I would not exceed 25 grs FFFg in that brass framed gun. I only shoot 20 grs with a .454 ball in mine and so far, so good. It is easy to shoot the brass frames loose by using heavy charges like 30 grs powder. It will likely pull the cylinder pin from its moorings in the frame and cause a lot of play in the cylinder. The cylinder gap will increase and drain power. At first, you can merely drive the wedge in a little farther to shorten the cylinder gap but eventually that won't be enough. So, resist the temptation to load a bunch of BOOMERS. Get a steel framed gun for that. I love my brass framed 44 Navy but I don't over load it as I have plenty of paperweights and don't need to create another one.
 
That's precisely what i've been doing Hellgate, i did a bit of research before i purchased, and at the price i bought it, the brass frame was the best choice for something that i wasn't sure about (although i am now, i LOVE blackpowder shooting) :D


I've been using 20grs of hogdon's 777, with a .454 ball which leaves a nice ring of lead... i tried 22grs once (by my calculations the equivalent of 25 grs regular powder), but i'm planning on getting some real BP soon as triple 7 is the only stuff available locally

I'm really thinking about my next purchase (even considering getting rid of a couple "normal" guns to fund my BP interests) I'm thinking my next is either going to be a Uberti Walker, or Pederlosi's Howdah pistol in .62 cal (20 ga)


not sure about a rifle/musket, i'm hoping to pick up something inexpensive at a gun show perhaps.

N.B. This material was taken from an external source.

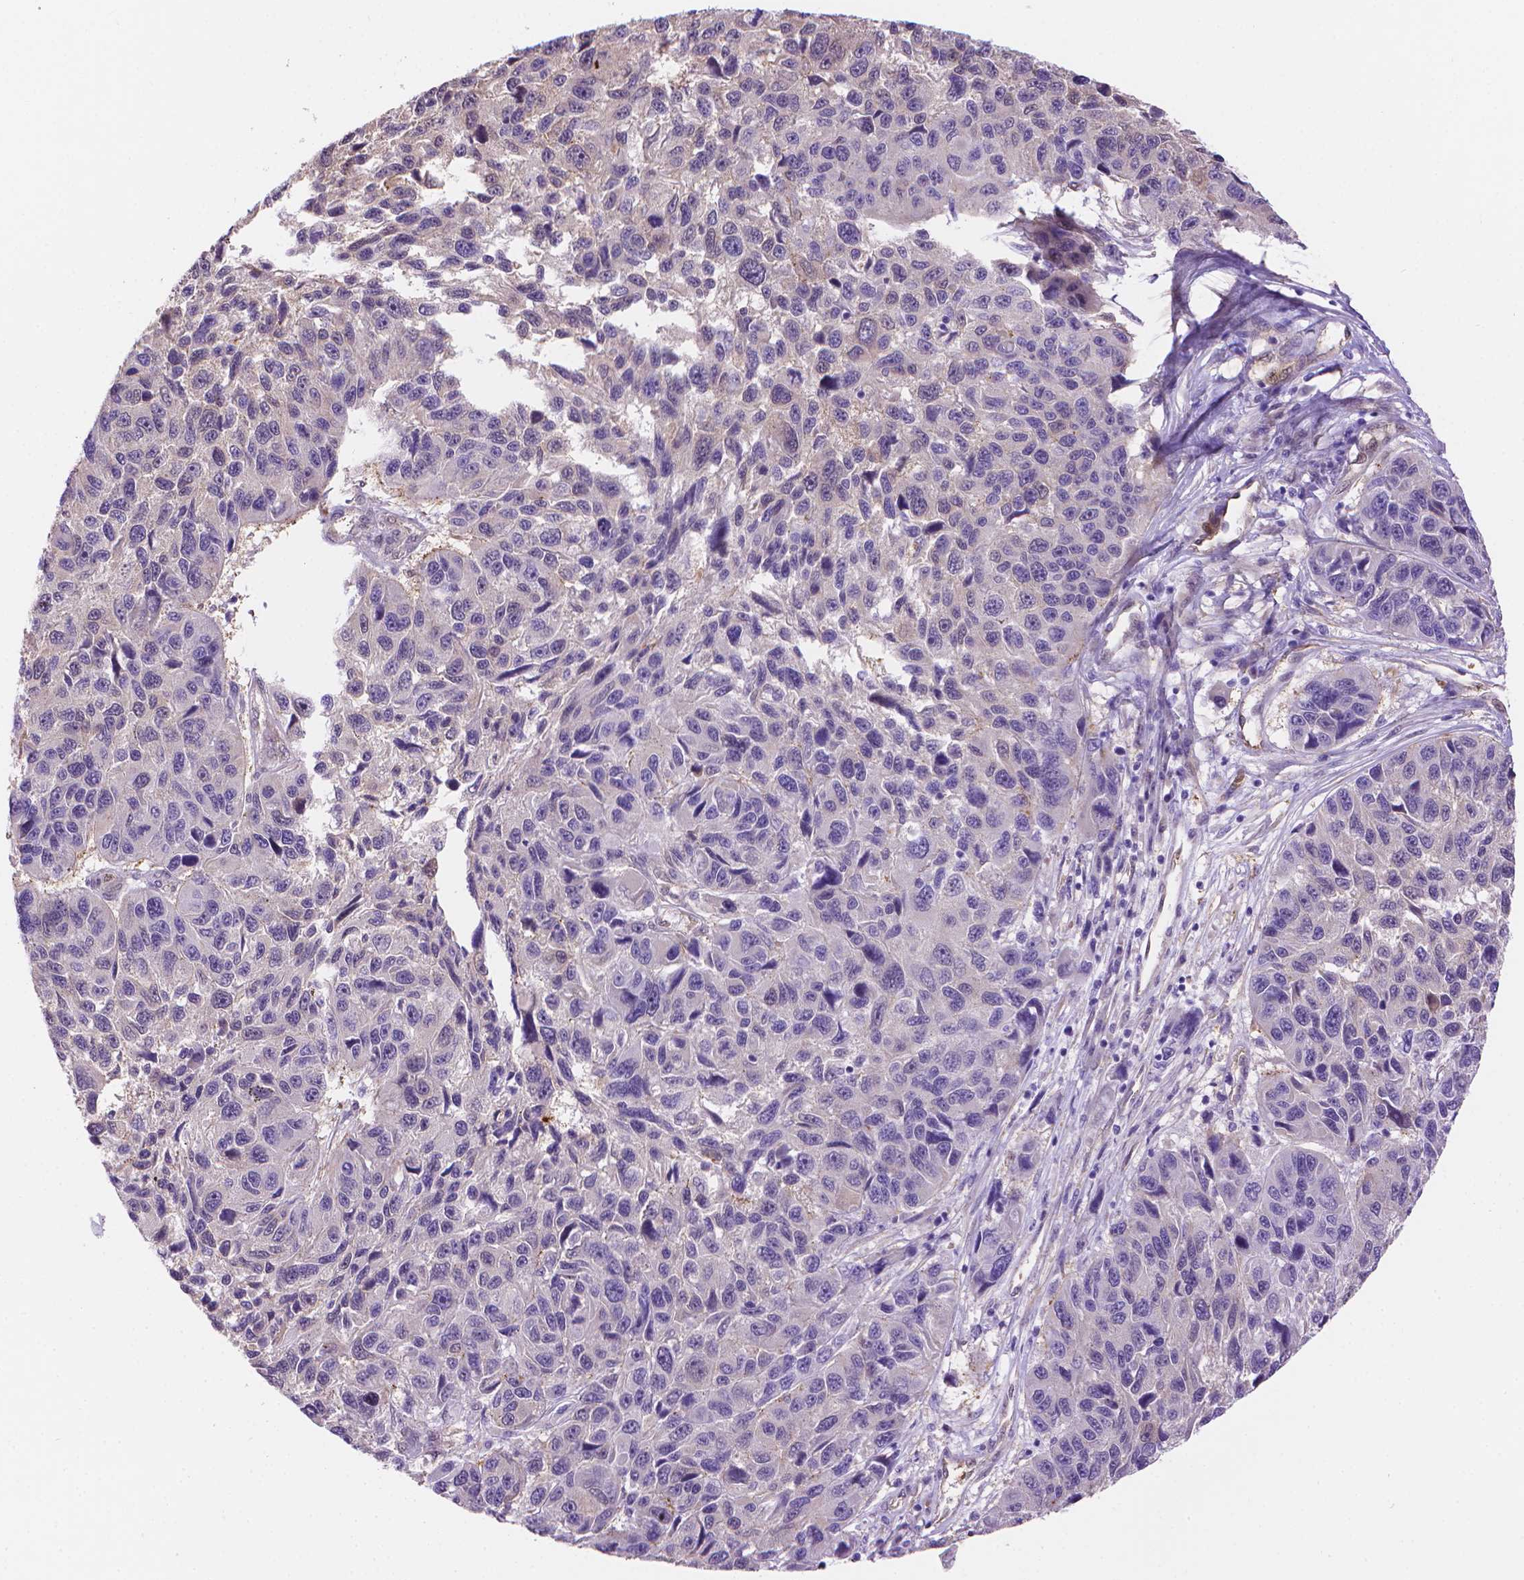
{"staining": {"intensity": "negative", "quantity": "none", "location": "none"}, "tissue": "melanoma", "cell_type": "Tumor cells", "image_type": "cancer", "snomed": [{"axis": "morphology", "description": "Malignant melanoma, NOS"}, {"axis": "topography", "description": "Skin"}], "caption": "Malignant melanoma stained for a protein using IHC demonstrates no positivity tumor cells.", "gene": "CLIC4", "patient": {"sex": "male", "age": 53}}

Black Powder is ADDICTIVE, most fun i've had shooting since i was a boy.
 
It is quite possible that the peening on the cylinder is not due to how the bolt fits into the cylinder grove, but rather how the legs of the bolt engage the action on the inside of the gun. There are plenty of folks with the experience to guide you on fixing such a problem. Really, it is not that complicated. You just have to understand how the action works, and try and isolate each potential problem before you do any modifications. Have fun with your new addiction. You might as well start saving for a Walker now.
 
Eventually,thet all get peening,and drag marks,and scratches.We call this ''realisim''.
Also even if there were a TINY amount of misalignment,that's what the forcing cone is for.
Also,DON'T use files,Brownells sells the proper stones [hard narrow Arkansas stones] for properly honing an action.